### Task instructions
Tally the lines of the entries in which the string "faili" occurs, and say only how many.

------ Given information ------

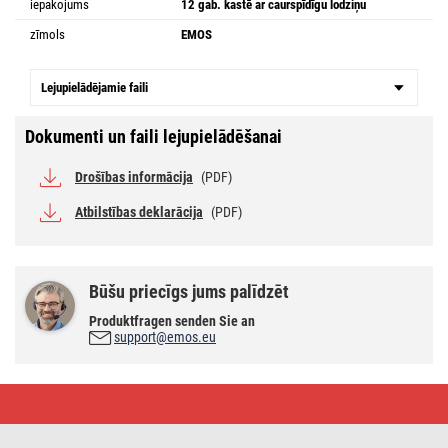
iepakojums
12 gab. kastē ar caurspīdīgu lodziņu
zīmols
EMOS
Lejupielādējamie faili
Dokumenti un faili lejupielādēšanai
Drošības informācija
(PDF)
Atbilstības deklarācija
(PDF)
Būšu priecīgs jums palīdzēt
Produktfragen senden Sie an
support@emos.eu
COB
LED
rokas
lukturis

------

### Reply
2